Такое отрицание живого человека окажется для Константина Победоносцева трагическим: идея «подморозить Россию», дабы избавиться от «революционных тараканов», осуществляется им на государственном и церковном поприще. Он действительно поступает как Никифор, выплескивающий «всю комедию» в лохань, и заслуживает ироническое прозвище «благороднейшего старика» в романе и отвратительного «кощея» в жизни, о чем свидетельствует эпиграмма русских философов Владимира Соловьева и Сергея Трубецкого:
Сановный блюститель Духовного здравия, Ты, рабства, бесправия, Гонений ревнитель, Кощей православия!Христианская диалектика Достоевского заключается в том, что, отрицая социальный дарвинизм как учение, она также отрицает отрицательное отношение к его адептам, ибо в противном случае это означает действительное согласие с отрицаемым учением. Впоследствии Николай Бердяев справедливо обнаружит сходство между Победоносцевым и Лениным: оба не верят в человека, презирают его и видят «спасение лишь в том, чтобы держать человека в ежовых рукавицах». В этом смысле Владимир Ленин есть духовный продолжатель победоносного дела Никифора, и Достоевский прозорливо выписывает в образе «благороднейшего старика» будущего вождя русской революции (знаменательно, что Ленин носил подпольную кличку «Старик»).

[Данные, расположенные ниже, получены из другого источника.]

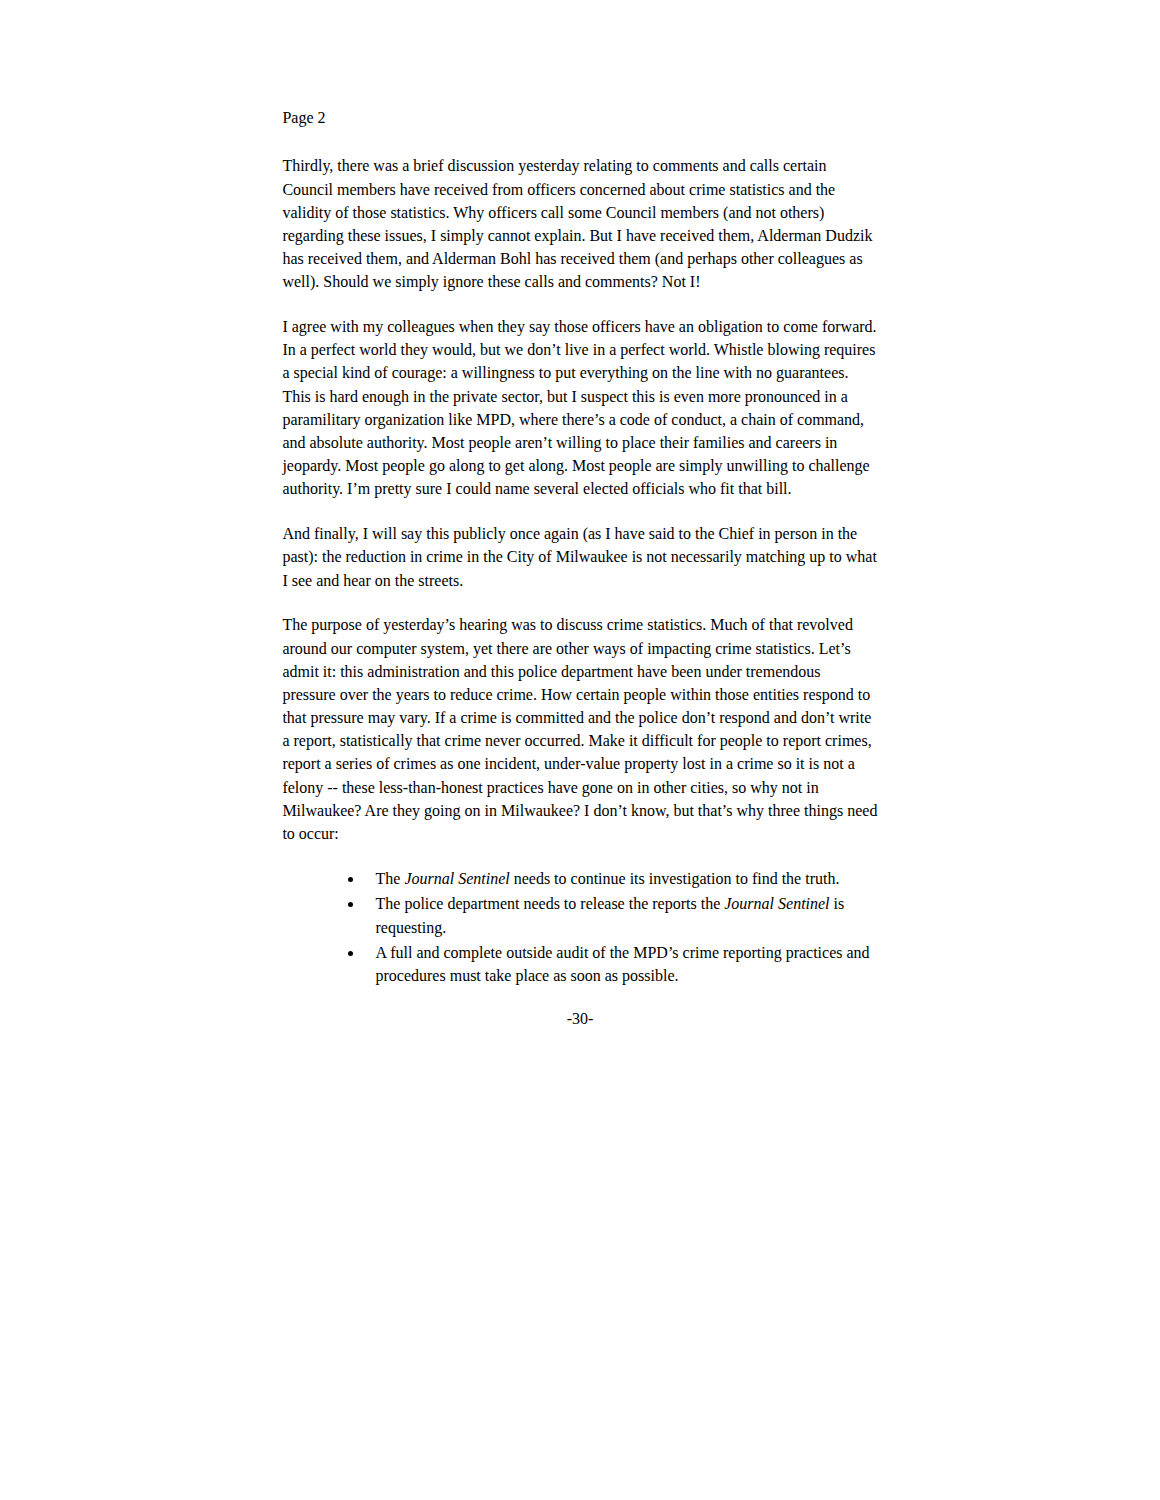Page 2
Thirdly, there was a brief discussion yesterday relating to comments and calls certain Council members have received from officers concerned about crime statistics and the validity of those statistics. Why officers call some Council members (and not others) regarding these issues, I simply cannot explain. But I have received them, Alderman Dudzik has received them, and Alderman Bohl has received them (and perhaps other colleagues as well). Should we simply ignore these calls and comments? Not I!
I agree with my colleagues when they say those officers have an obligation to come forward. In a perfect world they would, but we don’t live in a perfect world. Whistle blowing requires a special kind of courage: a willingness to put everything on the line with no guarantees. This is hard enough in the private sector, but I suspect this is even more pronounced in a paramilitary organization like MPD, where there’s a code of conduct, a chain of command, and absolute authority. Most people aren’t willing to place their families and careers in jeopardy. Most people go along to get along. Most people are simply unwilling to challenge authority. I’m pretty sure I could name several elected officials who fit that bill.
And finally, I will say this publicly once again (as I have said to the Chief in person in the past): the reduction in crime in the City of Milwaukee is not necessarily matching up to what I see and hear on the streets.
The purpose of yesterday’s hearing was to discuss crime statistics. Much of that revolved around our computer system, yet there are other ways of impacting crime statistics. Let’s admit it: this administration and this police department have been under tremendous pressure over the years to reduce crime. How certain people within those entities respond to that pressure may vary. If a crime is committed and the police don’t respond and don’t write a report, statistically that crime never occurred. Make it difficult for people to report crimes, report a series of crimes as one incident, under-value property lost in a crime so it is not a felony -- these less-than-honest practices have gone on in other cities, so why not in Milwaukee? Are they going on in Milwaukee? I don’t know, but that’s why three things need to occur:
The Journal Sentinel needs to continue its investigation to find the truth.
The police department needs to release the reports the Journal Sentinel is requesting.
A full and complete outside audit of the MPD’s crime reporting practices and procedures must take place as soon as possible.
-30-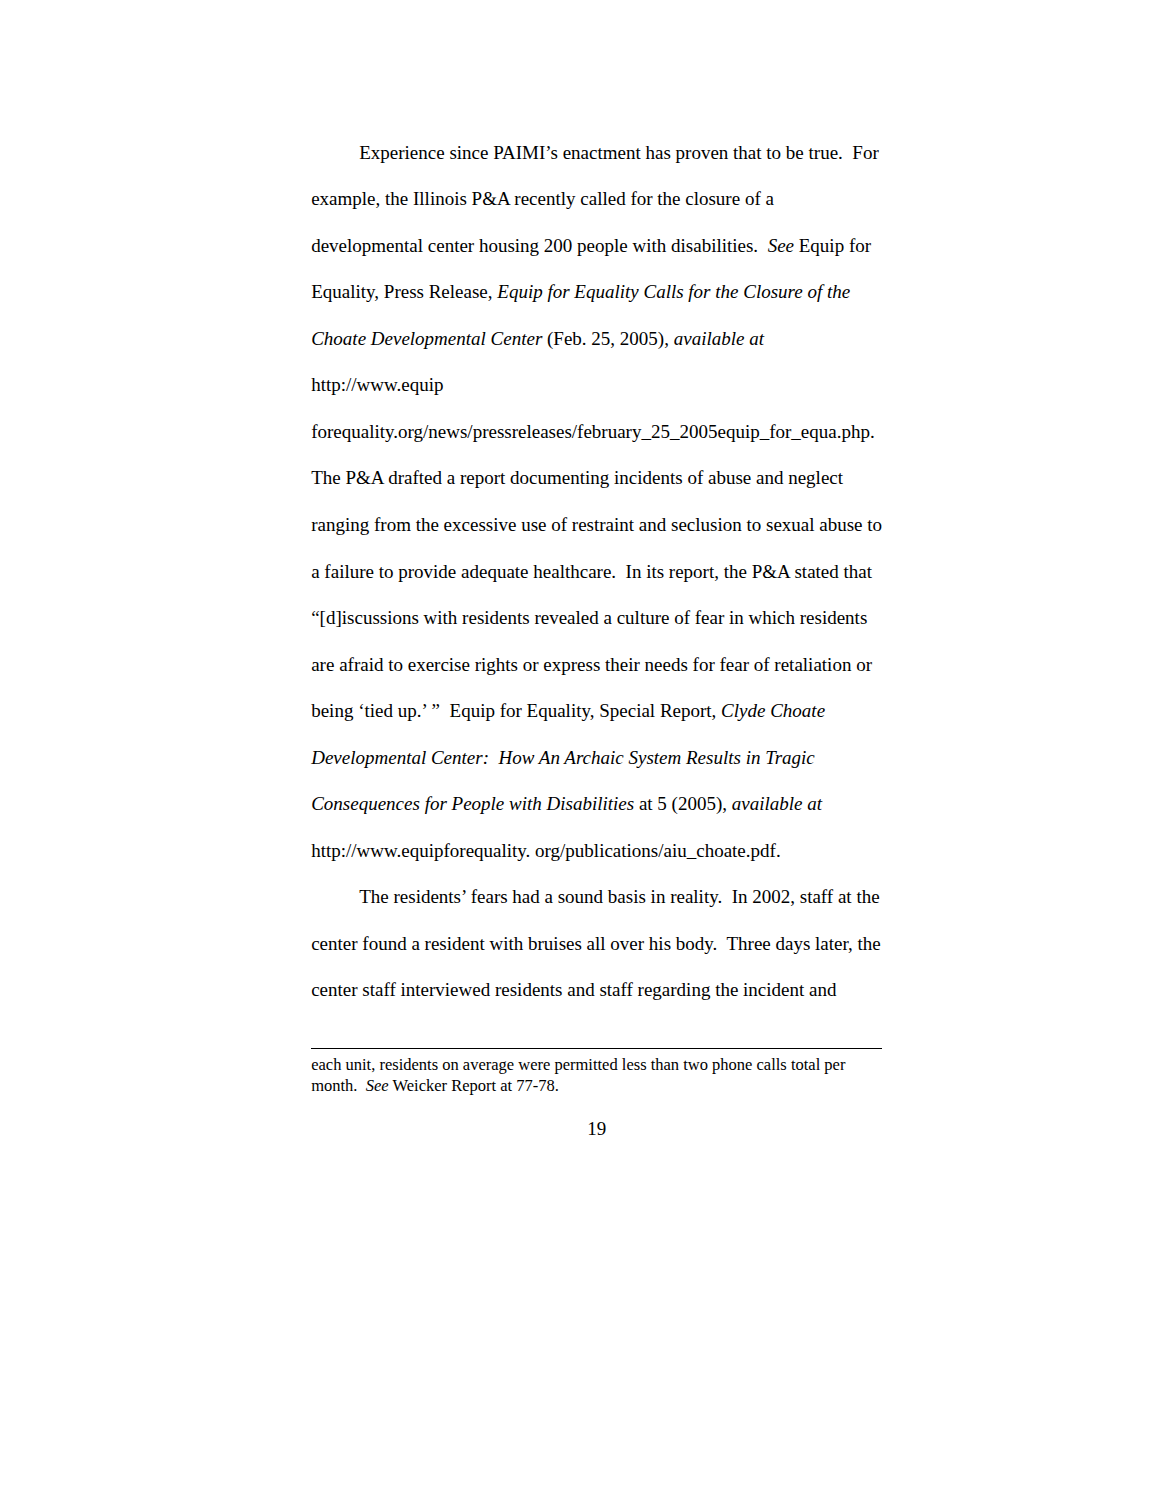Experience since PAIMI’s enactment has proven that to be true. For example, the Illinois P&A recently called for the closure of a developmental center housing 200 people with disabilities. See Equip for Equality, Press Release, Equip for Equality Calls for the Closure of the Choate Developmental Center (Feb. 25, 2005), available at http://www.equip forequality.org/news/pressreleases/february_25_2005equip_for_equa.php. The P&A drafted a report documenting incidents of abuse and neglect ranging from the excessive use of restraint and seclusion to sexual abuse to a failure to provide adequate healthcare. In its report, the P&A stated that “[d]iscussions with residents revealed a culture of fear in which residents are afraid to exercise rights or express their needs for fear of retaliation or being ‘tied up.’ ” Equip for Equality, Special Report, Clyde Choate Developmental Center: How An Archaic System Results in Tragic Consequences for People with Disabilities at 5 (2005), available at http://www.equipforequality. org/publications/aiu_choate.pdf.
The residents’ fears had a sound basis in reality. In 2002, staff at the center found a resident with bruises all over his body. Three days later, the center staff interviewed residents and staff regarding the incident and
each unit, residents on average were permitted less than two phone calls total per month. See Weicker Report at 77-78.
19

Антропоинсектическая идея непосредственно сочетается с идеей замкнутого пространства: таракан неизбежно попадает в стакан. Стакан, как замкнутое пространство, имеет свою философию устроения. Отказ от божественного означает отказ от бесконечного: мир представляется как банька с паутиной в углу, как стакан, полный мухоедства. В конце концов, и взгляд Франческо Альгаротти на Петербург как на «окно в Европу» предполагает, что Россия есть какое-то огражденное, заколоченное пространство или, выражаясь языком Победоносцева, «ледяная пустыня, по которой бродит лихой человек».